15 distinctive phases of a relationship with an Narcissists/Sociopaths/Psychopaths.

6. The Cover-Up

Once the target/victim has advised the support system of how WONDERFUL the abuser is, it is very difficult to admit that they may have made an error. Everyone wants their support system to think that everything is going well in their lives...and the constant insinuation that any problems that DO EXIST are the fault of the target/victim, makes it even harder to be real with people and verbalize your concerns. For these reasons, and many others, the target/victim often continues to reign perfection in the relationship and the abuser, long after cracks begin to appear.
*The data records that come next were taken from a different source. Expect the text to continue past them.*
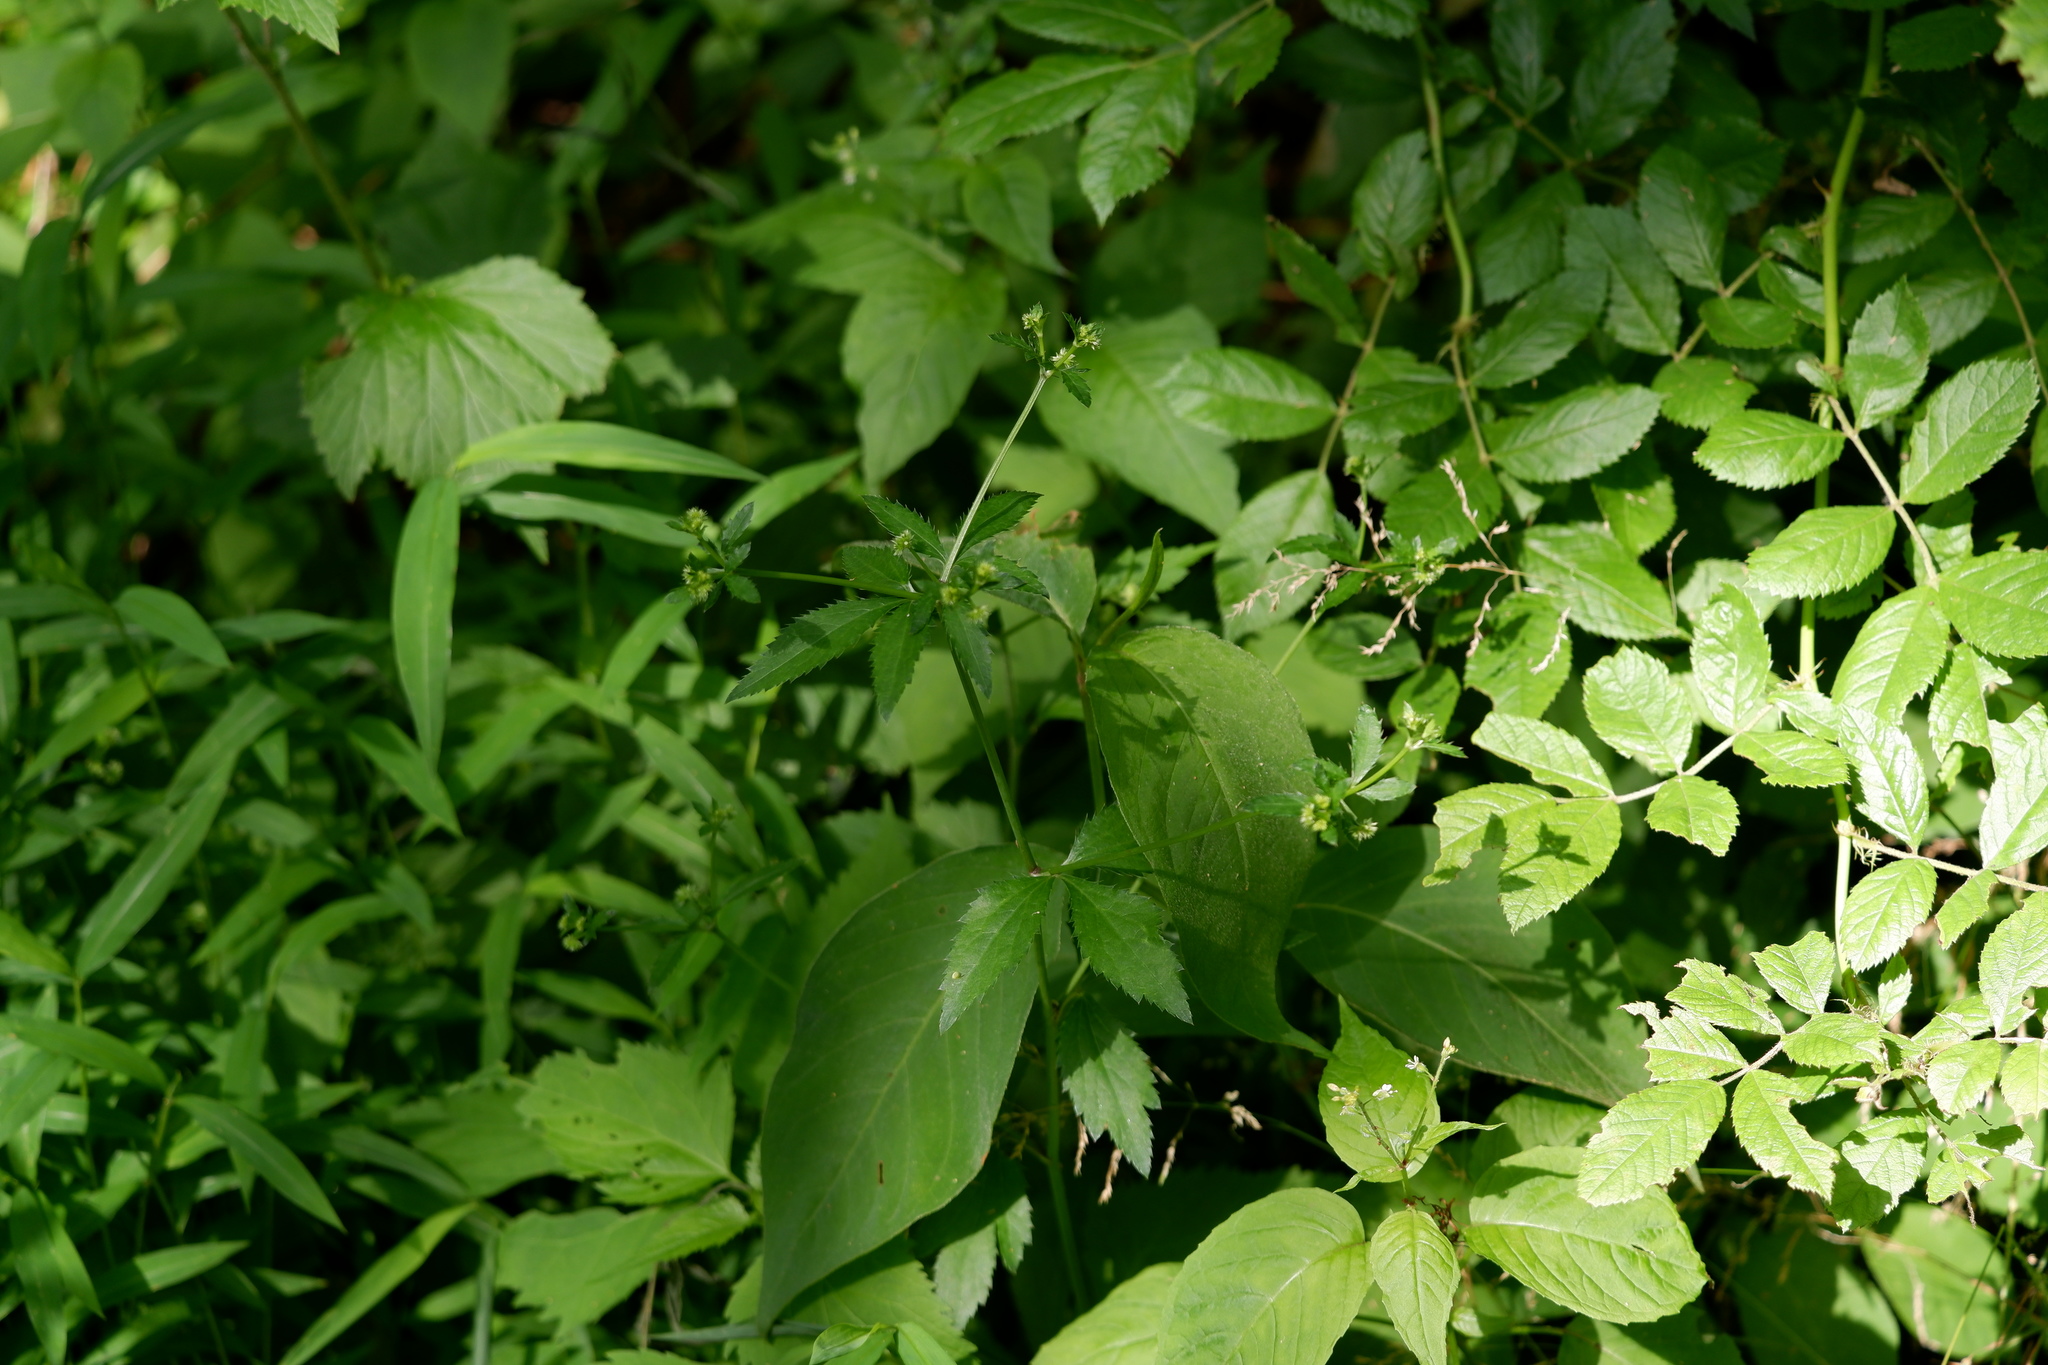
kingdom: Plantae
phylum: Tracheophyta
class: Magnoliopsida
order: Apiales
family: Apiaceae
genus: Sanicula
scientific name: Sanicula canadensis
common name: Canada sanicle
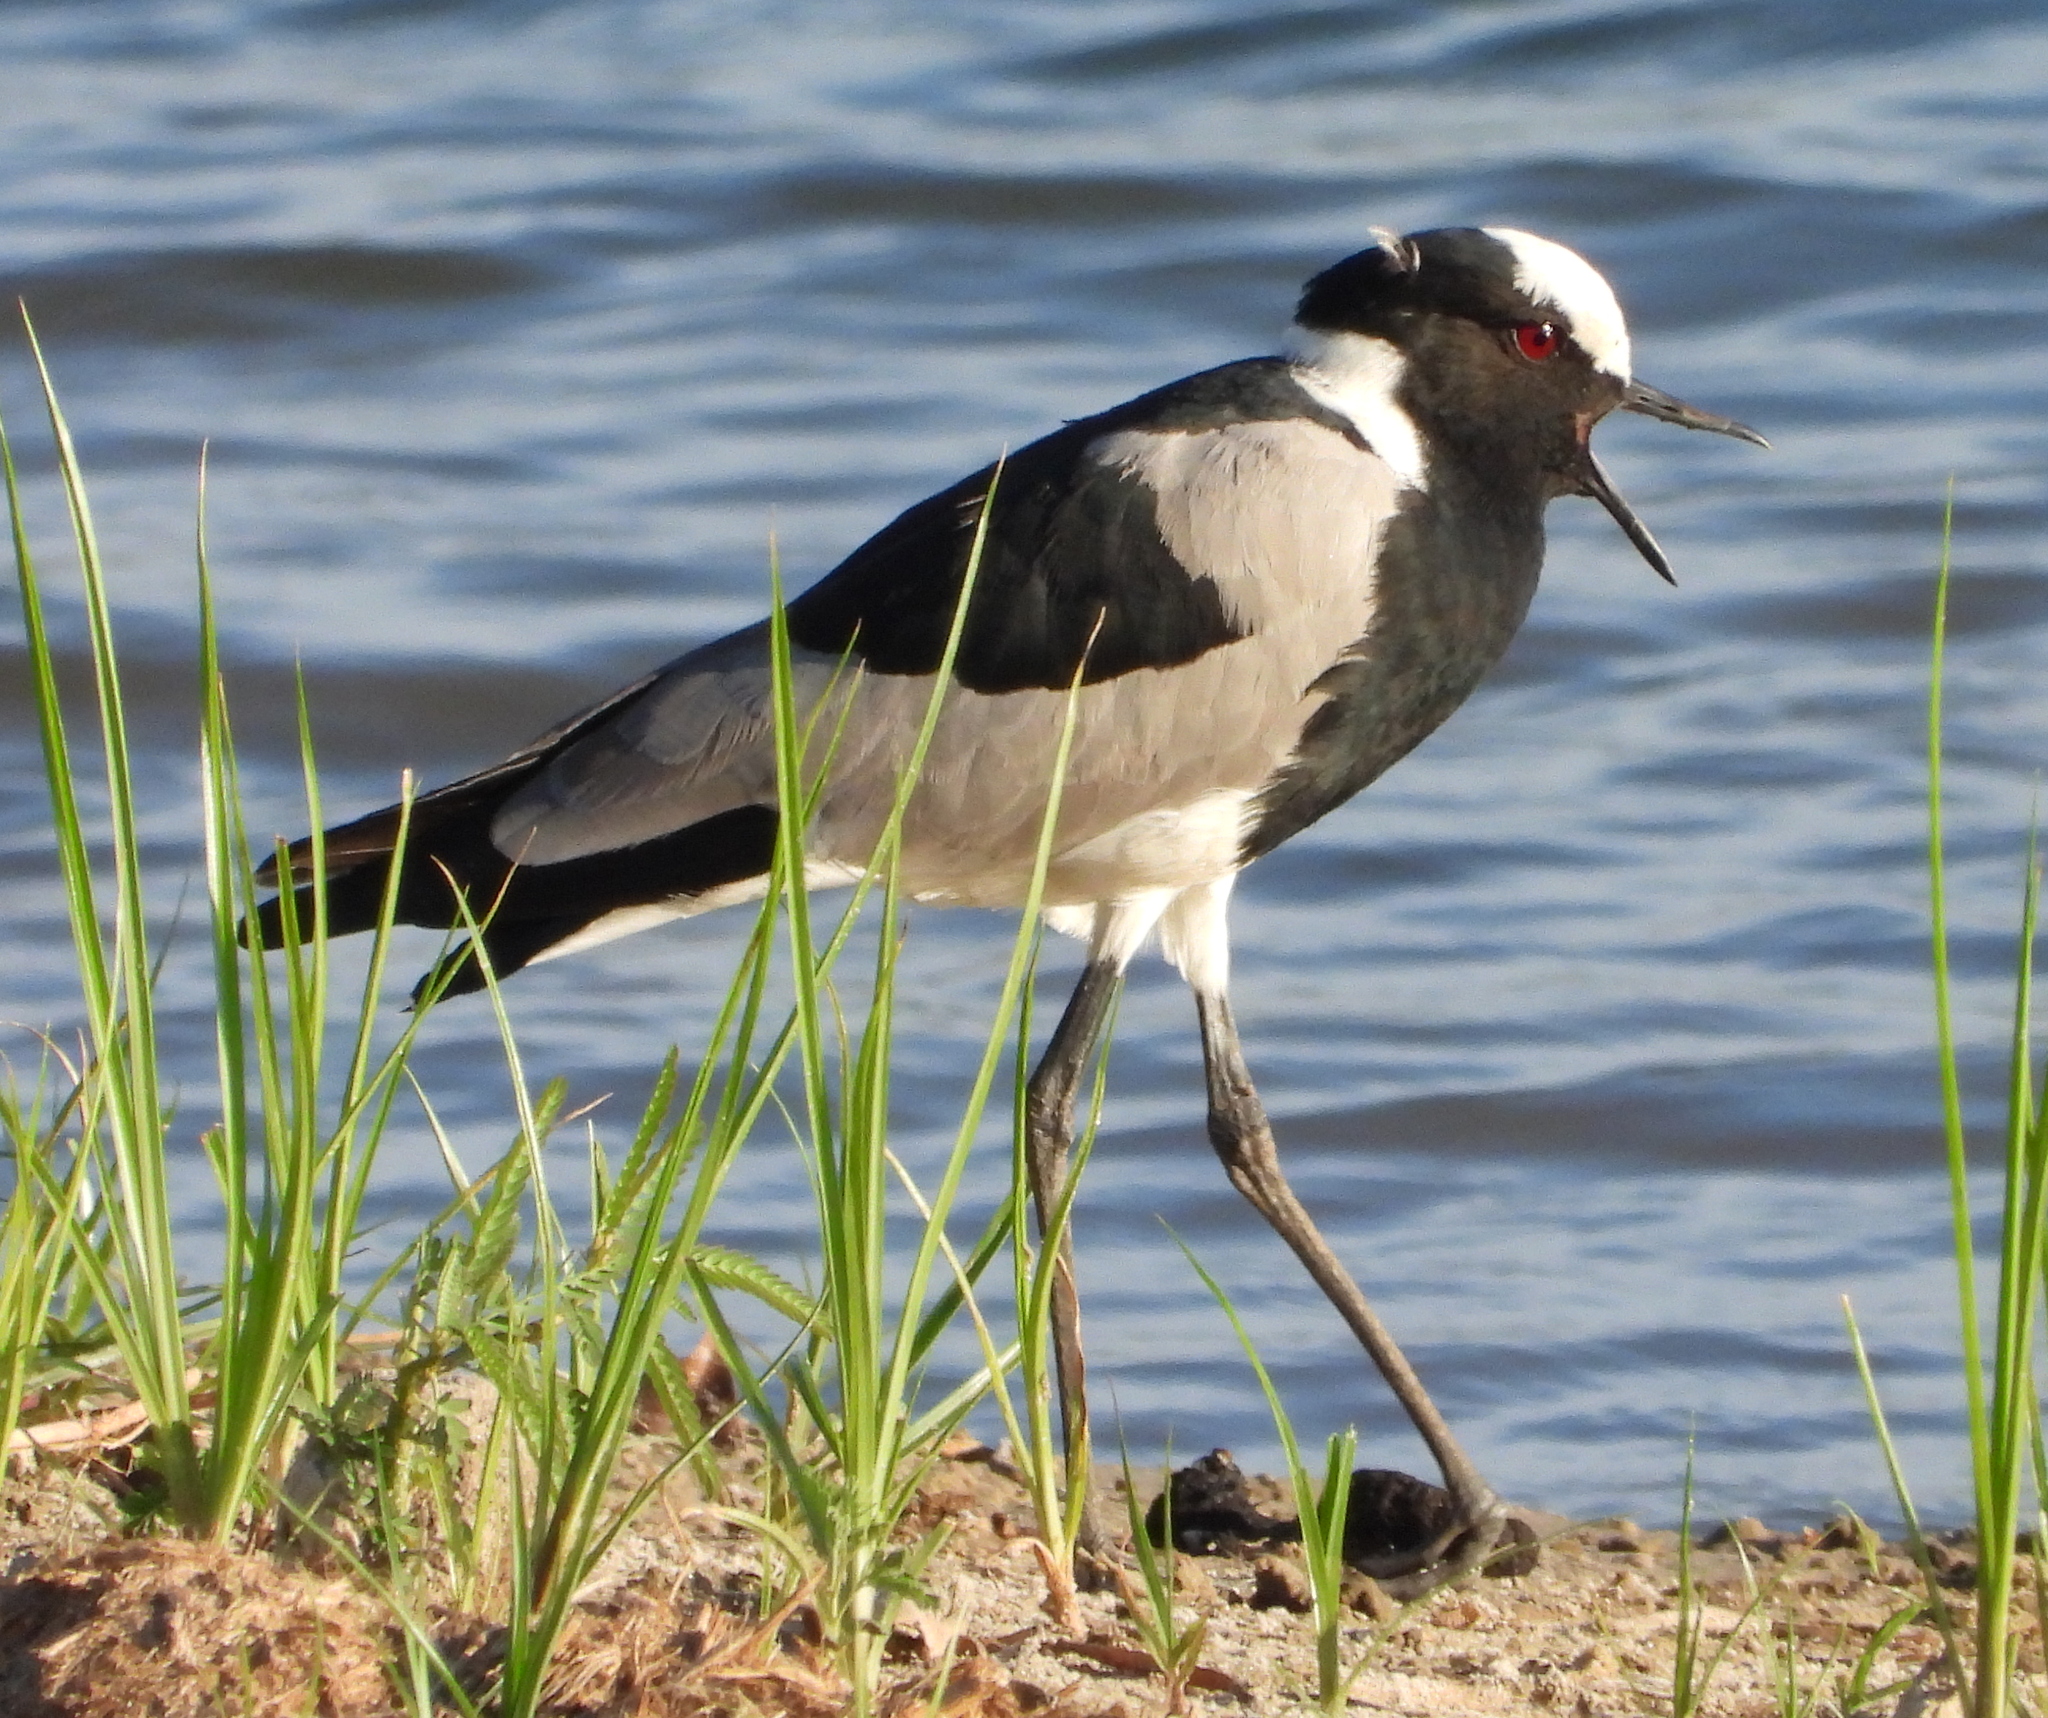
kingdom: Animalia
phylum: Chordata
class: Aves
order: Charadriiformes
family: Charadriidae
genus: Vanellus
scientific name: Vanellus armatus
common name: Blacksmith lapwing
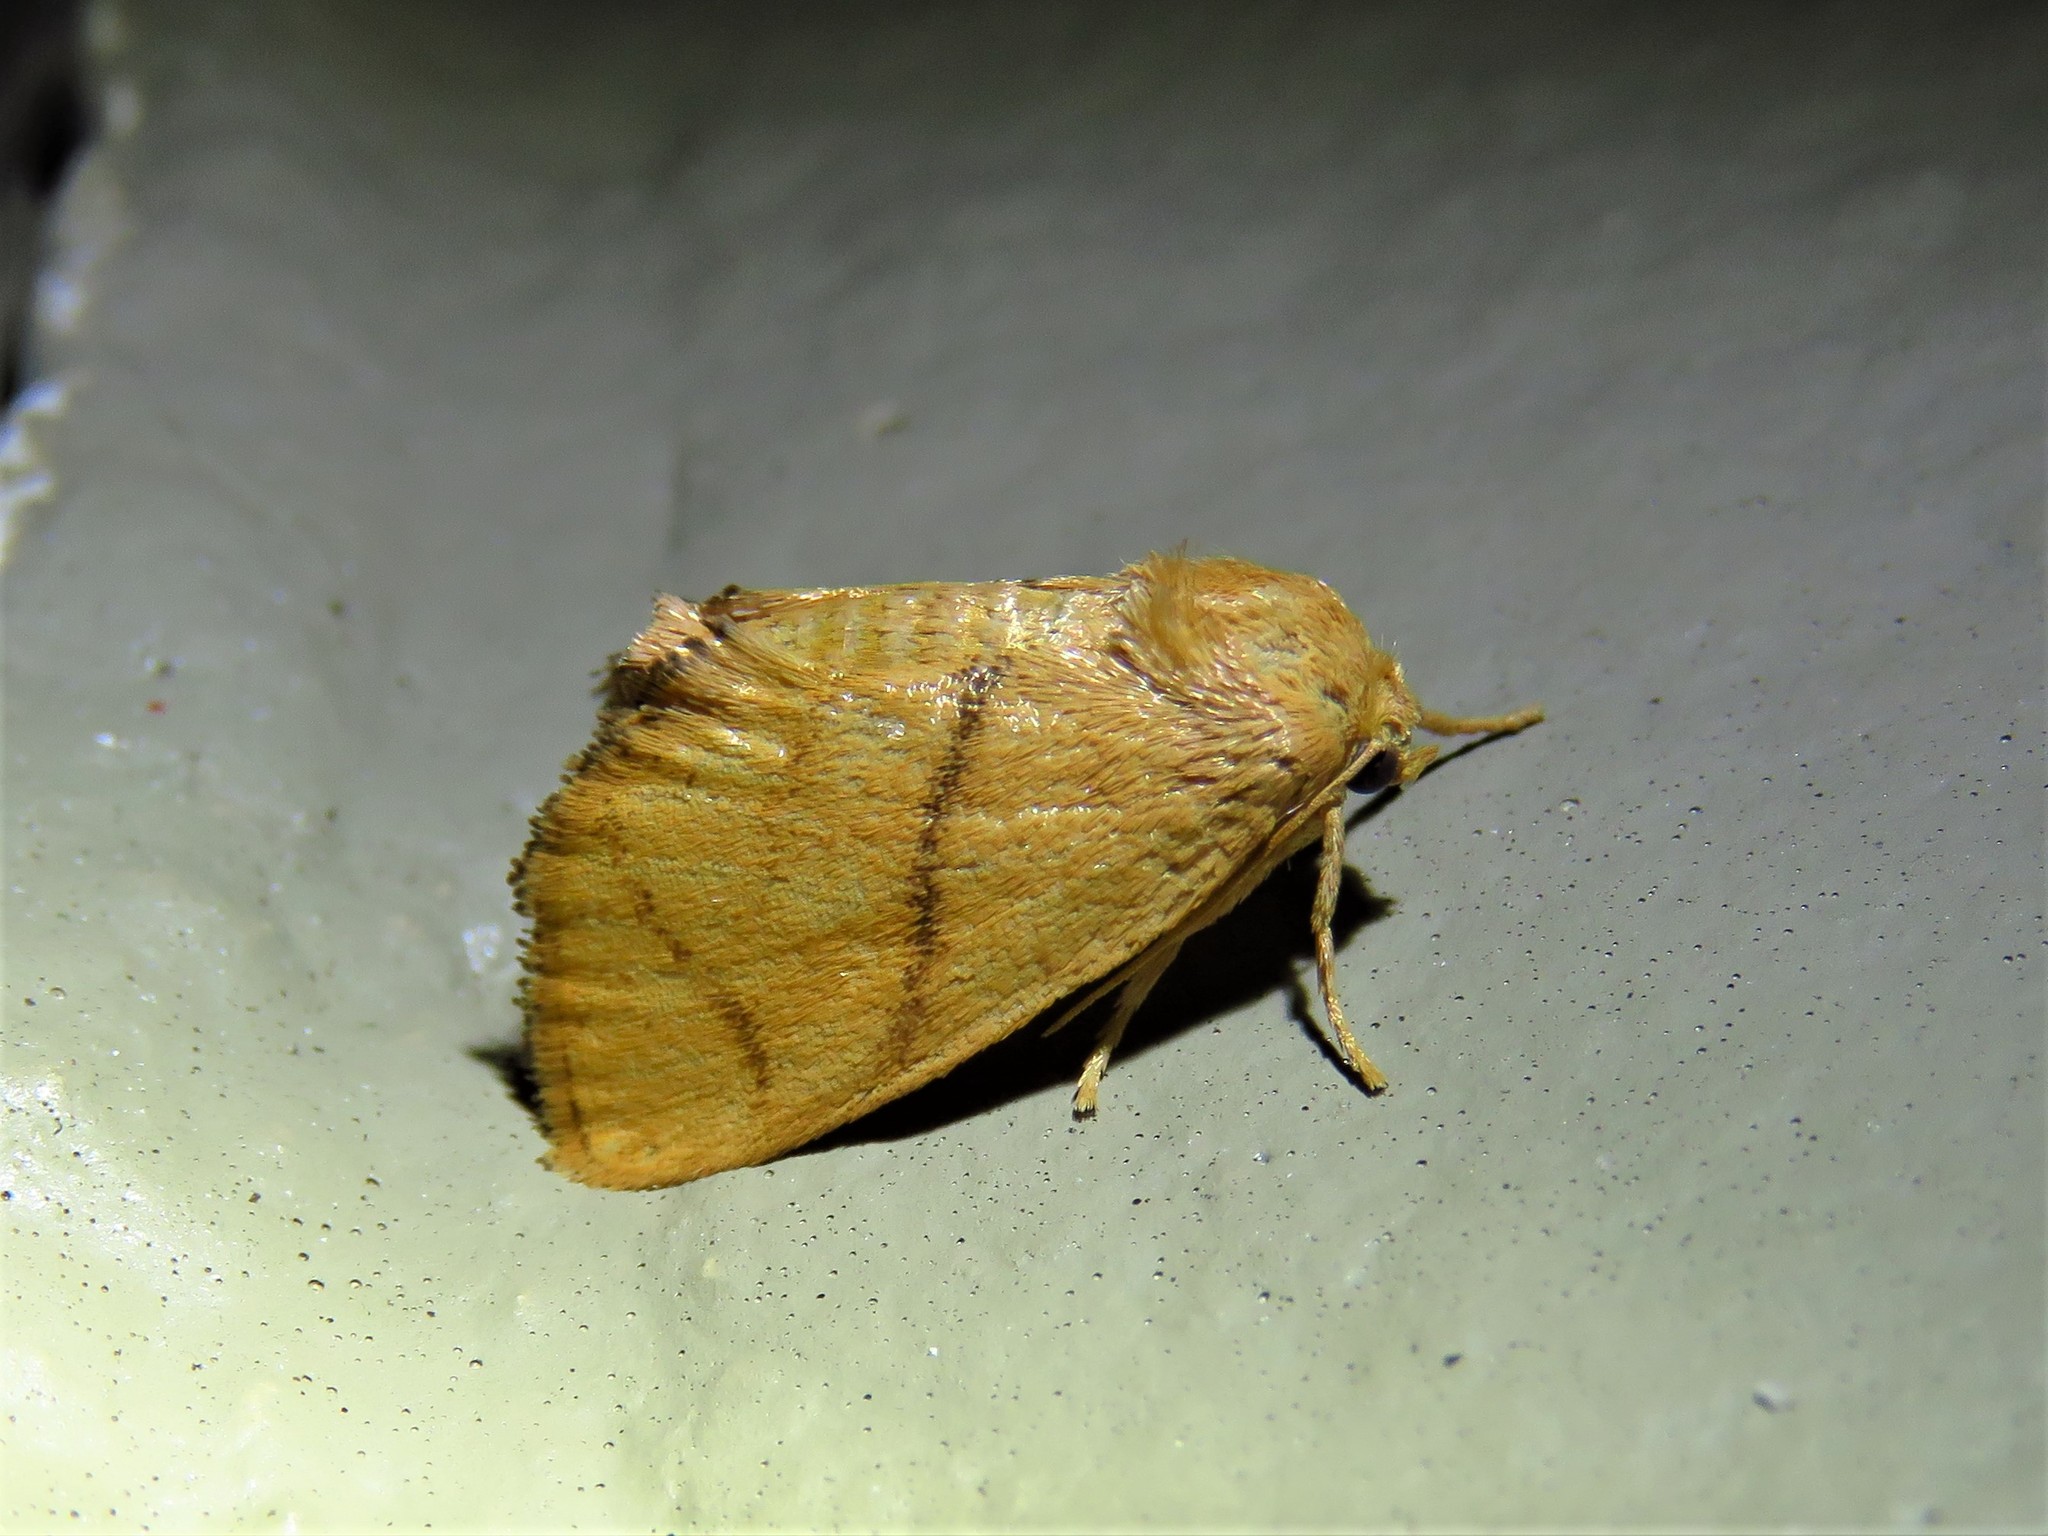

This may be particularly true if the beginning of the relationship including the abuser walking out on, or leaving, a marriage or long term partner. It seems OK that another relationship was "destroyed" when the new relationship was "in the stars" or "meant to be", but admitting that this may not be the case leaves the victim/target open to criticism (from others and by self) regarding the way the relationship started out. Since so MANY of these relationships begin when a prior victim is "discarded", the feelings of guilt associated with this can keep a victim professing perfection in the abuser for an extended time.

7. Brainwashing Complete

After a period of continued manipulation, the victim is now well aware of the faults of the abuser. The victim, however, is usually NOT AWARE of the true mental illness of the abuser, or of the fact that the abuser is UNABLE and UNWILLING to ever change. The victim is full of self-doubt and is convinced that the good things in the relationship still outweigh the bad. The victim has started to question their own sanity and reality and has fully begun to adopt the reality as given by the abuser.

8. Capitulation

The victim has now come to the conclusion that "it is the abusers way or the highway". They are aware that the relationship is more important to them than to the abuser and, often, the victim simply decides to take a back seat and allow the abuser to steer the relationship and daily life decisions. Often, the abuser determines how all money is spent, even if they are not bringing in much money. Daily decisions, big and small, are made by the abuser. While this frustrates and angers the victim, the only other option is the loss of the relationship and that is not tolerable.